A garment with nothing to hide

Most coats have a secret: the lining. A layer that conceals the seams, covers the joins, disguises what the fabric cannot show. Double-face has no such secret — because it does not need one.

In a coat crafted using the double-face technique, the fabric is worked on both sides without an inner lining. The inside of the garment is as carefully finished as the outside. Every seam, every join, every detail is resolved with the same precision as what is visible from the outside. There is nothing to hide because there is nothing to be ashamed of.

That is only possible when the raw material and the craftsmanship are equal to the task.

What is the double-face technique?

The double-face technique is a tailoring construction in which the coat is crafted from a special fabric formed by two layers woven simultaneously on the loom — with a perfectly finished outer face and inner face — joined together by a light binding weft. That bond is firm enough for the fabric to behave as one, and delicate enough for the two layers to be separated by hand at the seams and sewn individually.

→ **Entries supplied**:

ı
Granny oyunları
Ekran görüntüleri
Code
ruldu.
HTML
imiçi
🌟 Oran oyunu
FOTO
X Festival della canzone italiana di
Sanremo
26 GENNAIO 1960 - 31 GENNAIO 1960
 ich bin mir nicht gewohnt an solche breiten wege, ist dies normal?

* * *

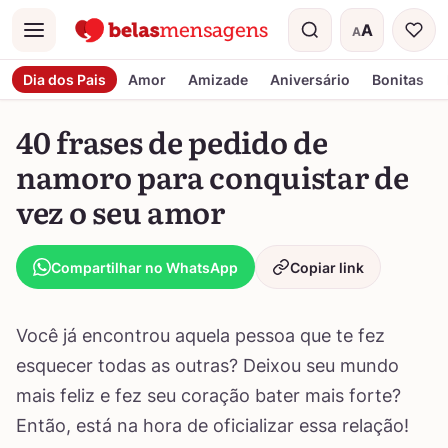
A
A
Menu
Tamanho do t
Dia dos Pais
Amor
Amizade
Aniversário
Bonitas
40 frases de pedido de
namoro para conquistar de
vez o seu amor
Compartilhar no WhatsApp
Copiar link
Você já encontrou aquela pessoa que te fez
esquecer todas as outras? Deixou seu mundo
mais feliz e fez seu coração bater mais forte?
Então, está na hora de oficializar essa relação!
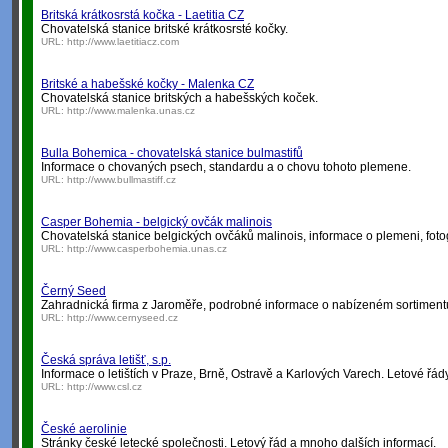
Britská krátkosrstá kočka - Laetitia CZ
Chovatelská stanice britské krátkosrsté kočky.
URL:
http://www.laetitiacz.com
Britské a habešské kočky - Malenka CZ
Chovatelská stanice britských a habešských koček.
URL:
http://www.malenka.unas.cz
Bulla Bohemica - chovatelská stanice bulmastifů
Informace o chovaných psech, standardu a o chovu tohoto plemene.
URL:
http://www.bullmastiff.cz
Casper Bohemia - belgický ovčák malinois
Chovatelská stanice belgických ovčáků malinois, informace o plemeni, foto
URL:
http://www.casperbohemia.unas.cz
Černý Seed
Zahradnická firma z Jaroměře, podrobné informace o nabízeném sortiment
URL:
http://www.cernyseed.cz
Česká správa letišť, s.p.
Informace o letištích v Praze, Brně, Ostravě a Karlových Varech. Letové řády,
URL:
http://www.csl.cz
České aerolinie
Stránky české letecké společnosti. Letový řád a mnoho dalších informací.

→ **Problems to work on**:
**1)** Reproduce the passage on double-face coats word for word, everything from "In a coat crafted" down to "to the task.".
**2)** In the passage on double-face coats, what joins the two woven layers of the fabric together?
**3)** Please continue the passage on double-face coats from where it stops.
The data is not needed for anything here.

→ **Exercise responses**:
**1)**
In a coat crafted using the double-face technique, the fabric is worked on both sides without an inner lining. The inside of the garment is as carefully finished as the outside. Every seam, every join, every detail is resolved with the same precision as what is visible from the outside. There is nothing to hide because there is nothing to be ashamed of.

That is only possible when the raw material and the craftsmanship are equal to the task.

**2)** A light binding weft.

**3)**
The result is a garment with no lining, no industrial interfacings and no rigid shoulder padding. The structure of the coat does not come from added layers — it comes from the fabric itself. This is why an authentic double-face coat can be, at the same time, warmer, lighter and cleaner in its silhouette than a conventional coat of the same weight.

It is the historic technique of Italian tailoring houses. Maisons such as Zegna have been refining it for over a century. It is the construction that defines the Italian high-end coat of the twentieth century and remains, today, the most demanding technical standard a coat can aspire to.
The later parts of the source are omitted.